Dari pada ia malu sedari tadi banyak orang yang memandangnya, lebih baik ia menunggu di depan sana. Di depan ruko yang sudah tutup. Ia memilih duduk di atas anak tangga, sembari mengusap lengannya. Semilir angin dingin mampu membuat tubuhnya merinding seketika.

"Cha?"

Mungkin setiap orang akan sangat risih dengan kehadirannya. Begitu juga dengan Reysa, rasanya ia risih dan merasa geram karena kedatangan seorang laki-laki yang dulu pernah mengisi hatinya. Dia Bimo, tengah berdiri sembari memandang Reysa sendu dan teduh. Aura dari laki-laki tampak sekali seperti tengah bersedih. Reysa akhirnya berdiri, belum sempat ia berbicara pada laki-laki itu, Bimo lebih dulu bersuara.

"Orang tua gue cerai."

Hal yang Reysa mengerti dari Bimo adalah, laki-laki itu selalu merasa kesepian. Orang tuanya selalu sibuk sampai-sampai anaknya itu mengeluh padanya, dulu. Setiap kali ia bersama laki-laki itu, hal pertama yang diceritakan Bimo adalah kedua orang tuanya. Memang kehidupan Bimo semua tercukupi, semua yang diinginkan Bimo pasti selalu dituruti. Namun, semua anak pasti menginginkan kehangatan dan memposisikan mereka sebagai orang tua yang menyayangi Bimo.

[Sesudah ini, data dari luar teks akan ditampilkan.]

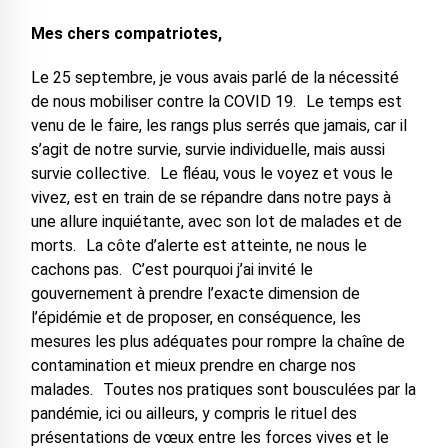
Mes chers compatriotes,
Le 25 septembre, je vous avais parlé de la nécessité
de nous mobiliser contre la COVID 19. Le temps est
venu de le faire, les rangs plus serrés que jamais, car il
s’agit de notre survie, survie individuelle, mais aussi
survie collective. Le fléau, vous le voyez et vous le
vivez, est en train de se répandre dans notre pays à
une allure inquiétante, avec son lot de malades et de
morts. La côte d’alerte est atteinte, ne nous le
cachons pas. C’est pourquoi j’ai invité le
gouvernement à prendre l’exacte dimension de
l’épidémie et de proposer, en conséquence, les
mesures les plus adéquates pour rompre la chaîne de
contamination et mieux prendre en charge nos
malades. Toutes nos pratiques sont bousculées par la
pandémie, ici ou ailleurs, y compris le rituel des
présentations de vœux entre les forces vives et le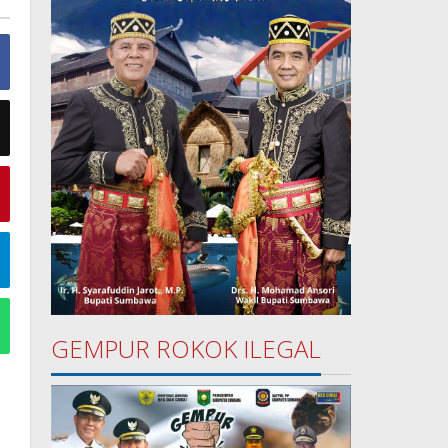
GEMPUR ROKOK ILEGAL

Reysa hanya tidak paham, mengapa Bimo mengatakan itu padanya. Padahal hubungan mereka sudah berakhir setahun yang lalu. Bahwa ia sudah tidak ada urusan lagi dengan laki-laki itu. Bahkan untuk masalah apapun itu.

Dengan sinar lampu temaram, Reysa masih bisa melihat dengan jelas bahwa air mata Bimo mengalir begitu saja. Ada pancaran kesedihan yang teramat dalam, membuat laki-laki itu menitihkan air matanya begitu saja.

"Tapi kenapa lo nyarinya gue? Kita--"

"Cuman lo yang paham tentang gue, Cha. Segalanya tentang gue, cuman lo yang peduli. Walaupun sekarang mungkin," Bimo memberi jeda. Ia menunduk dalam, sampai air matanya meluncur bebas melewati hidung. "Lo nggak mungkin peduli sama gue." imbuhnya.